* EXERCISE BRIEF *
Recast the data below as a two-column CSV with the columns input and output. Give one row per text to be answered, with that text in input and its answer in output, each in a single quoted field with line breaks turned into spaces, and cover all of the data but leave the pictures out.
═════ DATA EXCERPT ═════
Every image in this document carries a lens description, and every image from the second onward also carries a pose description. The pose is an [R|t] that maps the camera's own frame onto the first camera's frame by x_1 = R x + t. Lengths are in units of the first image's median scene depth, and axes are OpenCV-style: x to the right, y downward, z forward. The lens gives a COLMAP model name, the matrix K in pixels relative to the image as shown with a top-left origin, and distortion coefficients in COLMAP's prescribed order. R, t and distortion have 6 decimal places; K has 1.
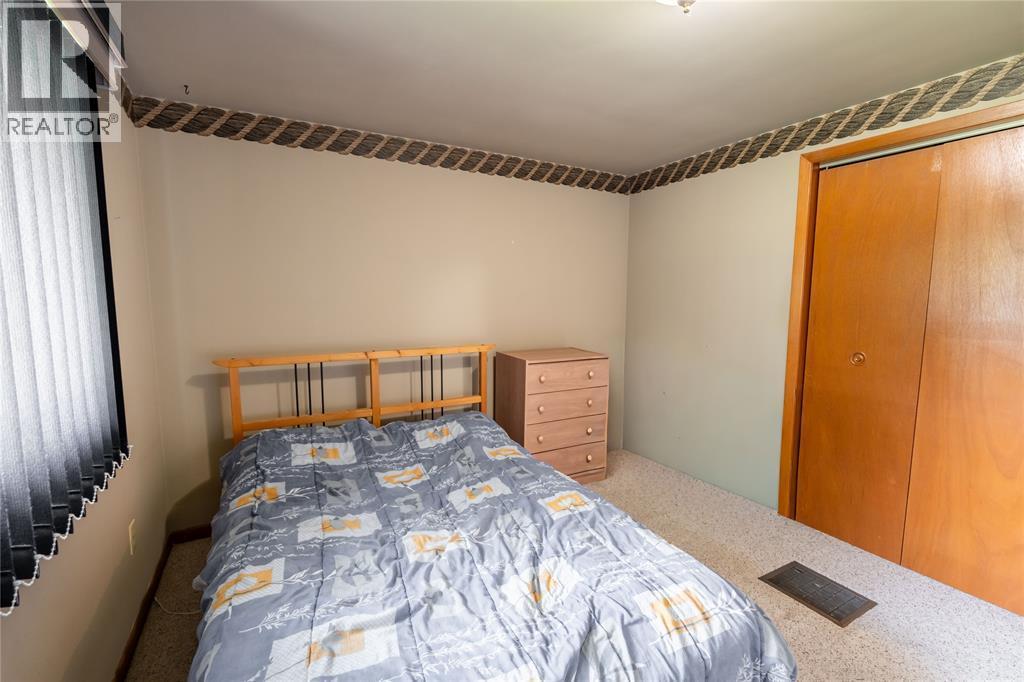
lens RADIAL K [[458.2, 0, 510.0], [0, 458.2, 341.6], [0, 0, 1]] dist [0.003098, -0.000885]
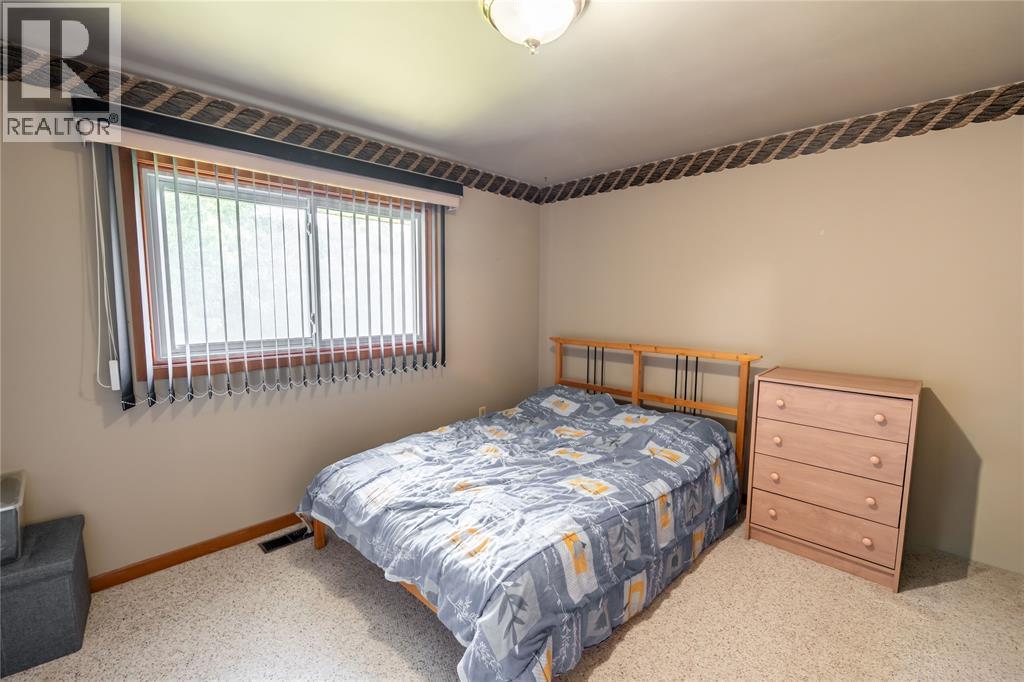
lens RADIAL K [[458.2, 0, 507.8], [0, 458.2, 341.1], [0, 0, 1]] dist [0.003098, -0.000885]
pose [[0.281653, 0.089973, -0.955289, 0.947825], [-0.120348, 0.991044, 0.057858, -0.021311], [0.951939, 0.098671, 0.289959, 0.416980]]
═════
* TASK RESPONSE *
input,output
"Every image in this document carries a lens description, and every image from the second onward also carries a pose description. The pose is an [R|t] that maps the camera's own frame onto the first camera's frame by x_1 = R x + t. Lengths are in units of the first image's median scene depth, and axes are OpenCV-style: x to the right, y downward, z forward. The lens gives a COLMAP model name, the matrix K in pixels relative to the image as shown with a top-left origin, and distortion coefficients in COLMAP's prescribed order. R, t and distortion have 6 decimal places; K has 1.","lens RADIAL K [[458.2, 0, 510.0], [0, 458.2, 341.6], [0, 0, 1]] dist [0.003098, -0.000885] lens RADIAL K [[458.2, 0, 507.8], [0, 458.2, 341.1], [0, 0, 1]] dist [0.003098, -0.000885] pose [[0.281653, 0.089973, -0.955289, 0.947825], [-0.120348, 0.991044, 0.057858, -0.021311], [0.951939, 0.098671, 0.289959, 0.416980]]"